Il ne s’agit pas d’une simple amélioration quantitative, mais également qualitative : meilleur accès à une formation de qualité, meilleur logement, justice plus accessible et plus efficace : l’augmentation des prélèvements n’étant pas acceptée spontanément suppose le recours à la contrainte et toutes les améliorations qualitatives un renforcement de l’administration : au total cette philosophie conduit à un développement de la bureaucratie, à la prolifération des interdits, au tarissement des initiatives et finalement à la difficulté d’organiser une économie dynamique, mère de la croissance.

La pensée libérale repose sur l’idée que les citoyens savent mieux que quiconque ce dont ils ont besoin, et que la liberté, en les contraignant quelque peu à se prendre en charge, mais surtout en leur permettant d’agir, est la clef du développement économique.

L’environnement mondial, dominé par les Etats-Unis, et les grandes Institutions inspirées par eux, est libérale : FMI, OMC. L’Union Européenne, plus nuancée, a néanmoins le libéralisme pour credo. En France même, du fait des alternatives politiques, la politique suivie est d’inspiration  libérale lorsque la droite ou le centre détiennent le pouvoir, respectueuse des Institutions internationales libérales quand c’est la gauche.

Comme la politique conduite pendant un quinquennat a davantage d’effets différés dans le temps que d’effets immédiats, les décisions prises par les gouvernements successifs se développent largement dans le même temps, et leur effet cumulé est l’inertie de la société.
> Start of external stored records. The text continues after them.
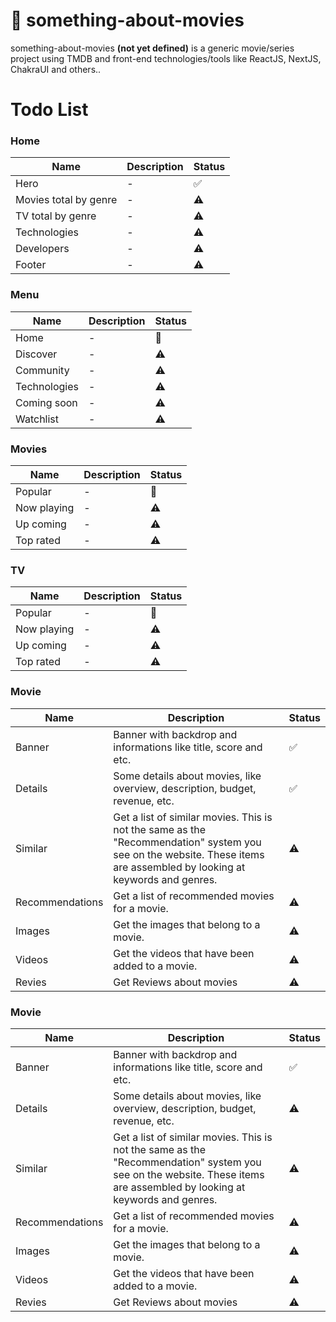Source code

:# 🍿 something-about-movies
something-about-movies **(not yet defined)** is a generic movie/series project using TMDB and front-end technologies/tools like ReactJS, NextJS, ChakraUI and others..

# Todo List


### Home 
| Name | Description | Status |
| ---- | ----------- | ------ |
| Hero | - | ✅  |
| Movies total by genre | - |  ⚠  |
| TV total by genre | - |  ⚠  |
| Technologies | - | ⚠  |
| Developers | - | ⚠  |
| Footer | - | ⚠  |

### Menu 
| Name | Description | Status |
| ---- | ----------- | ------ |
| Home | - | 💭 |
| Discover | - |  ⚠  |
| Community | - |  ⚠  |
| Technologies | - | ⚠  |
| Coming soon | - | ⚠  |
| Watchlist | - | ⚠  |

### Movies 
| Name | Description | Status |
| ---- | ----------- | ------ |
| Popular | - | 💭 |
| Now playing | - |  ⚠  |
| Up coming | - |  ⚠  |
| Top rated | - | ⚠  |

### TV 
| Name | Description | Status |
| ---- | ----------- | ------ |
| Popular | - | 💭 |
| Now playing | - |  ⚠  |
| Up coming | - |  ⚠  |
| Top rated | - | ⚠  |

### Movie 
| Name | Description | Status |
| ---- | ----------- | ------ |
| Banner | Banner with backdrop and informations like title, score and etc. | ✅  |
| Details | Some details about movies, like overview, description, budget, revenue, etc. | ✅  |
| Similar | Get a list of similar movies. This is not the same as the "Recommendation" system you see on the website. These items are assembled by looking at keywords and genres. | ⚠  |
| Recommendations |  Get a list of recommended movies for a movie. |  ⚠  | 
| Images | Get the images that belong to a movie. | ⚠  | 
| Videos | Get the videos that have been added to a movie. |  ⚠  | 
| Revies | Get Reviews about movies | ⚠ | 

### Movie 
| Name | Description | Status |
| ---- | ----------- | ------ |
| Banner | Banner with backdrop and informations like title, score and etc. | ✅  |
| Details | Some details about movies, like overview, description, budget, revenue, etc. | ⚠ |
| Similar | Get a list of similar movies. This is not the same as the "Recommendation" system you see on the website. These items are assembled by looking at keywords and genres. | ⚠  |
| Recommendations |  Get a list of recommended movies for a movie. |  ⚠  | 
| Images | Get the images that belong to a movie. | ⚠  | 
| Videos | Get the videos that have been added to a movie. |  ⚠  | 
| Revies | Get Reviews about movies | ⚠ | 

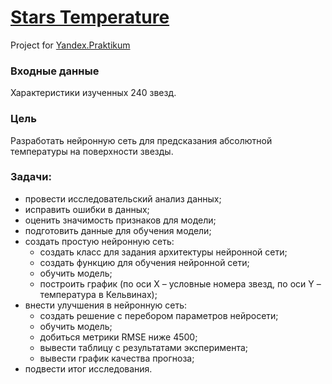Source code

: # [Stars Temperature](https://nbviewer.jupyter.org/github/Nanobelka/stars_temperature/blob/main/stars_temperature.ipynb)
Project for [Yandex.Praktikum](https://github.com/Nanobelka/Yandex_Praktikum)

### **Входные данные**  
Характеристики изученных 240 звезд.

### **Цель**  
Разработать нейронную сеть для предсказания абсолютной температуры на поверхности звезды.

### **Задачи:**  
- провести исследовательский анализ данных;
- исправить ошибки в данных;
- оценить значимость признаков для модели;
- подготовить данные для обучения модели;
- создать простую нейронную сеть:
    - cоздать класс для задания архитектуры нейронной сети;
    - cоздать функцию для обучения нейронной сети;
    - обучить модель;
    - построить график (по оси X – условные номера звезд, по оси Y – температура в Кельвинах);
- внести улучшения в нейронную сеть:
    - создать решение с перебором параметров нейросети;
    - обучить модель;
    - добиться метрики RMSE ниже 4500;
    - вывести таблицу с результатами эксперимента;
    - вывести график качества прогноза;
- подвести итог исследования.
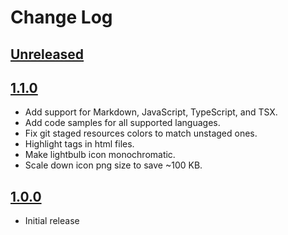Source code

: # Change Log

## [Unreleased]

## [1.1.0]

- Add support for Markdown, JavaScript, TypeScript, and TSX.
- Add code samples for all supported languages.
- Fix git staged resources colors to match unstaged ones.
- Highlight <html> tags in html files.
- Make lightbulb icon monochromatic.
- Scale down icon png size to save ~100 KB.

## [1.0.0]

- Initial release

[unreleased]: https://github.com/harismh/tokyo-twilight/compare/v1.0.0...HEAD
[1.1.0]: https://github.com/harismh/tokyo-twilight/releases/tag/v1.1.0
[1.0.0]: https://github.com/harismh/tokyo-twilight/releases/tag/v1.0.0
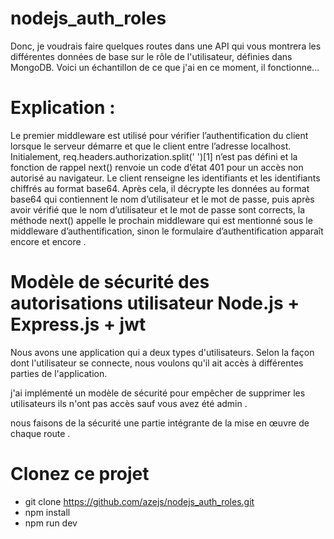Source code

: # nodejs_auth_roles
Donc, je voudrais faire quelques routes dans une API qui vous montrera les différentes données de base sur le rôle de l'utilisateur, définies dans MongoDB. Voici un échantillon de ce que j'ai en ce moment, il fonctionne...
# Explication :
Le premier middleware est utilisé pour vérifier l’authentification du client lorsque le serveur démarre et que le 
client entre l’adresse localhost. Initialement, req.headers.authorization.split(' ')[1]  n’est pas défini et la fonction de rappel next() 
renvoie un code d’état 401 pour un accès non autorisé au navigateur. Le client renseigne les identifiants et les identifiants 
chiffrés au format base64. Après cela, il décrypte les données au format base64 qui contiennent le nom d’utilisateur 
et le mot de passe, puis après avoir vérifié que le nom d’utilisateur et le mot de passe sont corrects, la méthode next()
appelle le prochain middleware qui est mentionné sous le middleware d’authentification,
sinon le formulaire d’authentification apparaît encore et encore .

# Modèle de sécurité des autorisations utilisateur Node.js + Express.js + jwt

Nous avons une application qui a deux types d'utilisateurs. Selon la 
façon dont l'utilisateur se connecte, nous voulons qu'il ait accès à différentes parties de l'application.

j'ai implémenté un modèle de sécurité pour empêcher de supprimer les utilisateurs  ils n'ont pas accès sauf vous avez été admin .

nous faisons de la sécurité une partie intégrante de la mise en œuvre de chaque route .
# Clonez ce projet
- git clone https://github.com/azejs/nodejs_auth_roles.git
- npm install
- npm run dev
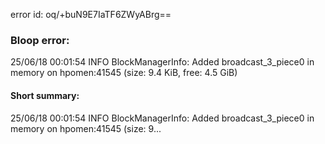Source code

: error id: oq/+buN9E7IaTF6ZWyABrg==
### Bloop error:

25/06/18 00:01:54 INFO BlockManagerInfo: Added broadcast_3_piece0 in memory on hpomen:41545 (size: 9.4 KiB, free: 4.5 GiB)
#### Short summary: 

25/06/18 00:01:54 INFO BlockManagerInfo: Added broadcast_3_piece0 in memory on hpomen:41545 (size: 9...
Ainsi, la réduction du temps de travail hebdomadaire peut avoir beaucoup d’avantages et un ministre de droite, G. de Robien, a mis en place  un dispositif incitatif pour que les entreprises en bonne santé en prennent l’initiative, mais le rendre obligatoire pour tous alors que les frontières étaient largement ouvertes à la concurrence internationale et la balance commerciale structurellement déficitaire ne pouvait qu’aller à l’encontre de la nécessaire croissance.

En résumé, la France s’est ouverte à la concurrence mondiale, mais s’interdit d’être compétitive du fait d’une fiscalité et d’obligations bureaucratiques paralysantes.

Des choix opposés sont possibles, et chacun a ses vertus, mais leur pratique simultanée est absurde et ne conduit à rien.